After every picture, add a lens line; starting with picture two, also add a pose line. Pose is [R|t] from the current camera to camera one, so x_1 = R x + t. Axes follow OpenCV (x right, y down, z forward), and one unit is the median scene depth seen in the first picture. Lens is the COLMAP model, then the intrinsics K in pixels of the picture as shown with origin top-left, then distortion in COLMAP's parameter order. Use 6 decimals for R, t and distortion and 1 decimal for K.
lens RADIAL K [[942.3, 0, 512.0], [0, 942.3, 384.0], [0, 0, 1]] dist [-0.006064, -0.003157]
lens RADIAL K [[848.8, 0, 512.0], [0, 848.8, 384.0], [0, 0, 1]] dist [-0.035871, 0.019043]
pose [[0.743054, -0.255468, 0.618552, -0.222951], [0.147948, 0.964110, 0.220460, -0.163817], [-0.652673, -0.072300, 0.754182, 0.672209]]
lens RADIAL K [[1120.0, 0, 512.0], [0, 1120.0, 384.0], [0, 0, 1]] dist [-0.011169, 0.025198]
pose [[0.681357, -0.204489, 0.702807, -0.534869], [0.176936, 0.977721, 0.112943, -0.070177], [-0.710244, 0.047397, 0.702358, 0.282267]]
* * *
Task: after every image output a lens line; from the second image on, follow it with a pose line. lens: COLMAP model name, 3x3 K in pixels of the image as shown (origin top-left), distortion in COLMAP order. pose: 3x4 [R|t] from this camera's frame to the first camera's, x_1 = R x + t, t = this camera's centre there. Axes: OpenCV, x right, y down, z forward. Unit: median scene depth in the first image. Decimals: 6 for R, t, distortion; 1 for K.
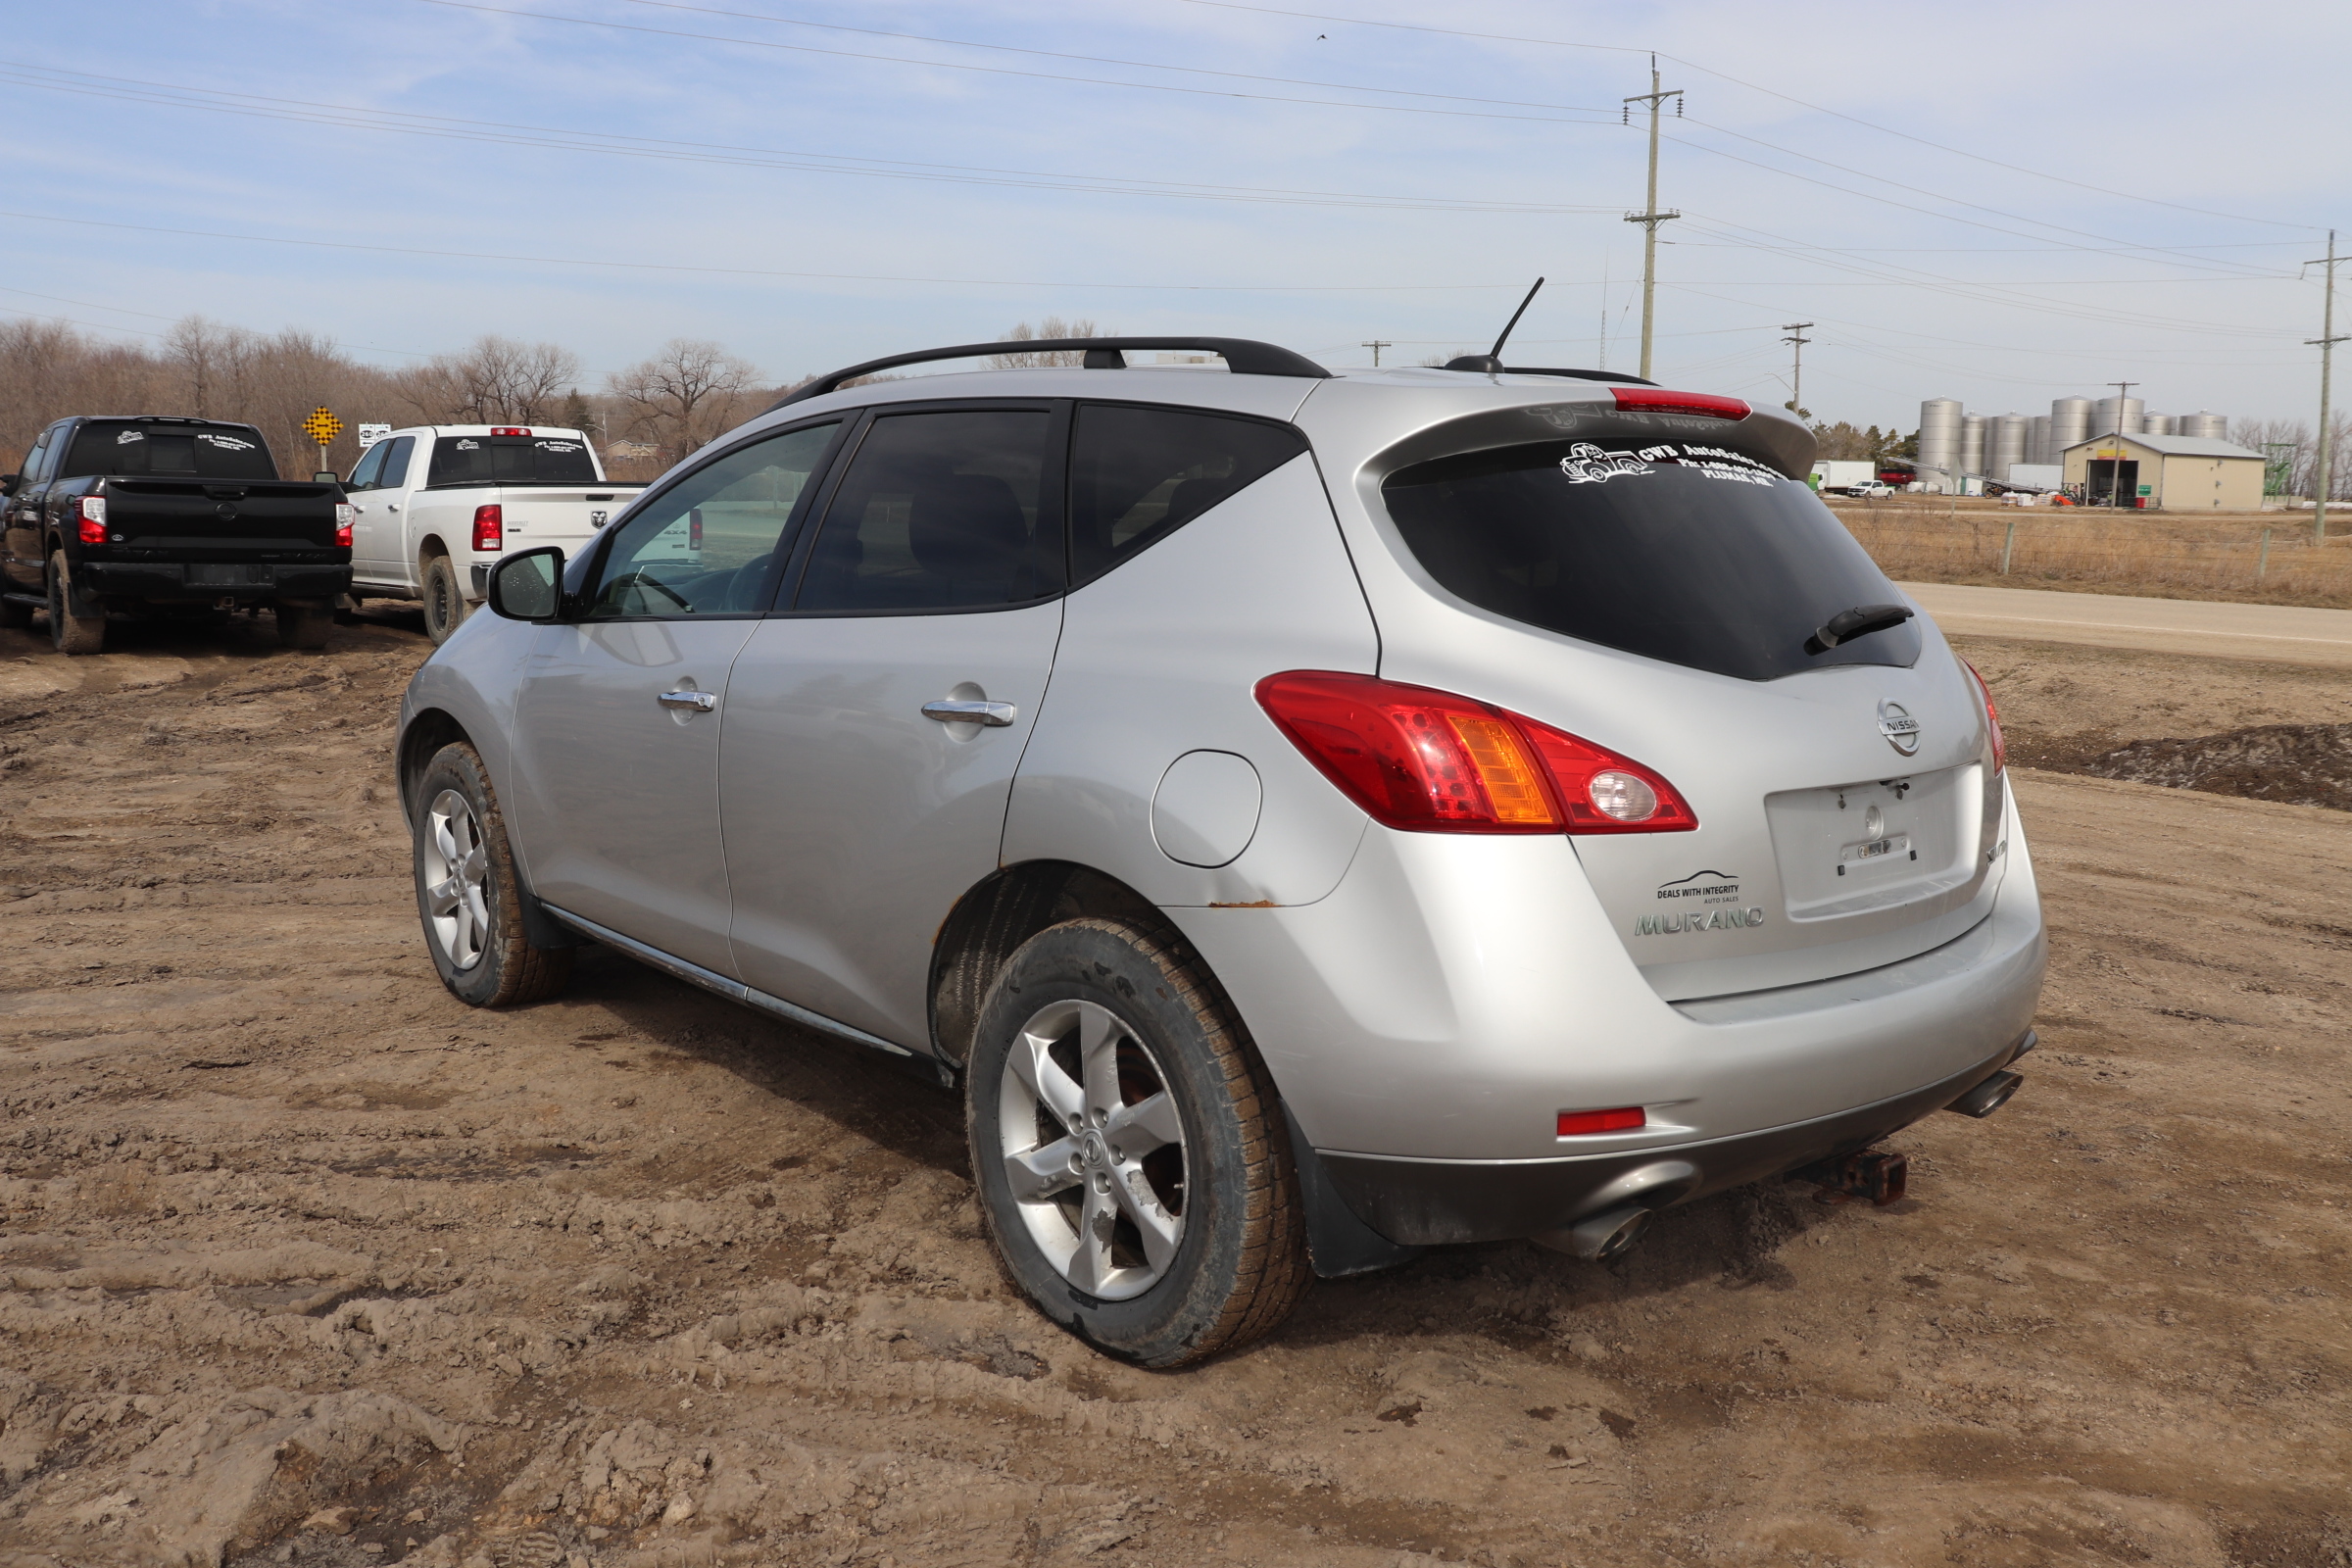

_Directions_. Write out the material as a numbered list, starting at the line that contains "After every picture, add" and ending at the line that contains "0.047397, 0.702358, 0.282267]]", leaving out any blank lines.

_Answer space_.
1. After every picture, add a lens line; starting with picture two, also add a pose line. Pose is [R|t] from the current camera to camera one, so x_1 = R x + t. Axes follow OpenCV (x right, y down, z forward), and one unit is the median scene depth seen in the first picture. Lens is the COLMAP model, then the intrinsics K in pixels of the picture as shown with origin top-left, then distortion in COLMAP's parameter order. Use 6 decimals for R, t and distortion and 1 decimal for K.
2. lens RADIAL K [[942.3, 0, 512.0], [0, 942.3, 384.0], [0, 0, 1]] dist [-0.006064, -0.003157]
3. lens RADIAL K [[848.8, 0, 512.0], [0, 848.8, 384.0], [0, 0, 1]] dist [-0.035871, 0.019043]
4. pose [[0.743054, -0.255468, 0.618552, -0.222951], [0.147948, 0.964110, 0.220460, -0.163817], [-0.652673, -0.072300, 0.754182, 0.672209]]
5. lens RADIAL K [[1120.0, 0, 512.0], [0, 1120.0, 384.0], [0, 0, 1]] dist [-0.011169, 0.025198]
6. pose [[0.681357, -0.204489, 0.702807, -0.534869], [0.176936, 0.977721, 0.112943, -0.070177], [-0.710244, 0.047397, 0.702358, 0.282267]]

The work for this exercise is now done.